Assigned task ▸ Using the listing below, set down exactly the lines starting at the line that contains "cell phone: present" and ending at the line that contains "framed print: none [117,168,265,281]", both included, and no others.
--- Dataset excerpts ---
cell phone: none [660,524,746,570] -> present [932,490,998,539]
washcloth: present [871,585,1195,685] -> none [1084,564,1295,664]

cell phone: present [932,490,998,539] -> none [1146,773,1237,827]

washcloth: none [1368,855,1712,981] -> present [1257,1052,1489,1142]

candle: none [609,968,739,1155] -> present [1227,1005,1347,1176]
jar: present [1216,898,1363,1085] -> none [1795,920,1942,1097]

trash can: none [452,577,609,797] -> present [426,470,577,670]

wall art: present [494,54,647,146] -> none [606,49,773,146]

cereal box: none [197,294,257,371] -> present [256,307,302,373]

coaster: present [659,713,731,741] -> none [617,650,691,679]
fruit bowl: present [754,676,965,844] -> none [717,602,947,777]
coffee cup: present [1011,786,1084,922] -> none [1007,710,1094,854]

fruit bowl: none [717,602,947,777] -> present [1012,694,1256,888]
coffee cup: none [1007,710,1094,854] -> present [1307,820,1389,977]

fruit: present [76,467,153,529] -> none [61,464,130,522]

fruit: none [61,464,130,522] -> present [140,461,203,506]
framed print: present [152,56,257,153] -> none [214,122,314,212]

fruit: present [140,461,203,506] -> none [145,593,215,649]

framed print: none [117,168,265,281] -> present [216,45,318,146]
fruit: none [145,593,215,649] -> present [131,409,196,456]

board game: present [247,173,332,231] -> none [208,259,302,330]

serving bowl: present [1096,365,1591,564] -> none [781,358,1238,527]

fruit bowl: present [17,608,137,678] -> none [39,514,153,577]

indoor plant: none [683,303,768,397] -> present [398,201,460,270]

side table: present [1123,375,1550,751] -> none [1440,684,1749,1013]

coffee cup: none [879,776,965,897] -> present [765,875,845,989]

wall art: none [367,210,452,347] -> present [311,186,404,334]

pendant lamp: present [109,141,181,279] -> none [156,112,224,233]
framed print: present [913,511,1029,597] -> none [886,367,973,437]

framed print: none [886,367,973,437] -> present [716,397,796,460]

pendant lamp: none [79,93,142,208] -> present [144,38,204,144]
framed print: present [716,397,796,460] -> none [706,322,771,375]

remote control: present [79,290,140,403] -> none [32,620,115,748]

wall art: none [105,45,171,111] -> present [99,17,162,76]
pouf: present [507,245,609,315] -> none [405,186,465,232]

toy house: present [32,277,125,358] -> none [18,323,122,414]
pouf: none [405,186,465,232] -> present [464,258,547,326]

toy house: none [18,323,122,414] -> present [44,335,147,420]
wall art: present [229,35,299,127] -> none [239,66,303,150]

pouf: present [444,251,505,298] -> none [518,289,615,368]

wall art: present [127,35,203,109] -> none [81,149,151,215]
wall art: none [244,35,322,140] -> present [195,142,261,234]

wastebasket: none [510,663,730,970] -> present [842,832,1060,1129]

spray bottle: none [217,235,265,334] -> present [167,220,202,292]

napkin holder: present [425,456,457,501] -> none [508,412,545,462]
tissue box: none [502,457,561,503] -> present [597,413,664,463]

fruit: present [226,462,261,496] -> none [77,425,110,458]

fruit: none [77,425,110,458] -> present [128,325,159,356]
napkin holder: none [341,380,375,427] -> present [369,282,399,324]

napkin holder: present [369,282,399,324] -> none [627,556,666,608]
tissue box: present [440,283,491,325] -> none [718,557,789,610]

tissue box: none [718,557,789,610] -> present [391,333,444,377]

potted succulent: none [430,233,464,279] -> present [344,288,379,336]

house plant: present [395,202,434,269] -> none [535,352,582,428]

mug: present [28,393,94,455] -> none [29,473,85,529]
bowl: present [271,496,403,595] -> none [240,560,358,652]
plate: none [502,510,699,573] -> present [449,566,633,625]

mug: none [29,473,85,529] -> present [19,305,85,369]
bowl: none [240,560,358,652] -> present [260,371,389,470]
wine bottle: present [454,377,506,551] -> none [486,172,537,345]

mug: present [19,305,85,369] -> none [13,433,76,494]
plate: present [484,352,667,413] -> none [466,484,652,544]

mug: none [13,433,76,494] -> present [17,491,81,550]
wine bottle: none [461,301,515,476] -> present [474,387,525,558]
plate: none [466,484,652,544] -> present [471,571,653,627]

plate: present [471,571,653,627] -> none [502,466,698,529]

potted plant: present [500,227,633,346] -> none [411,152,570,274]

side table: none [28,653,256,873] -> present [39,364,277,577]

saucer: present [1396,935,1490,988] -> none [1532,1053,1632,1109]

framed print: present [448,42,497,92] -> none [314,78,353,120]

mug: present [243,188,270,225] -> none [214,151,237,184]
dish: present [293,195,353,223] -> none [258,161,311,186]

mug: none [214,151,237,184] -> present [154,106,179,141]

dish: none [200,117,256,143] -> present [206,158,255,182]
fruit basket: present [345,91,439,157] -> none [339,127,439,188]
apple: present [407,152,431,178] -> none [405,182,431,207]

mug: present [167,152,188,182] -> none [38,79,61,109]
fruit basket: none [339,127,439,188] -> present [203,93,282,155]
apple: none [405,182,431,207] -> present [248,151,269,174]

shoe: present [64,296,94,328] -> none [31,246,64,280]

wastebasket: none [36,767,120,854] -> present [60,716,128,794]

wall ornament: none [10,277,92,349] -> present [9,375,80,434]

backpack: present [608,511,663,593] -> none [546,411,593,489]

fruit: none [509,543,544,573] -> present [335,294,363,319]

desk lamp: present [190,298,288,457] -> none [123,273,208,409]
---
Problem solution ▸
cell phone: present [932,490,998,539] -> none [1146,773,1237,827]

washcloth: none [1368,855,1712,981] -> present [1257,1052,1489,1142]

candle: none [609,968,739,1155] -> present [1227,1005,1347,1176]
jar: present [1216,898,1363,1085] -> none [1795,920,1942,1097]

trash can: none [452,577,609,797] -> present [426,470,577,670]

wall art: present [494,54,647,146] -> none [606,49,773,146]

cereal box: none [197,294,257,371] -> present [256,307,302,373]

coaster: present [659,713,731,741] -> none [617,650,691,679]
fruit bowl: present [754,676,965,844] -> none [717,602,947,777]
coffee cup: present [1011,786,1084,922] -> none [1007,710,1094,854]

fruit bowl: none [717,602,947,777] -> present [1012,694,1256,888]
coffee cup: none [1007,710,1094,854] -> present [1307,820,1389,977]

fruit: present [76,467,153,529] -> none [61,464,130,522]

fruit: none [61,464,130,522] -> present [140,461,203,506]
framed print: present [152,56,257,153] -> none [214,122,314,212]

fruit: present [140,461,203,506] -> none [145,593,215,649]

framed print: none [117,168,265,281] -> present [216,45,318,146]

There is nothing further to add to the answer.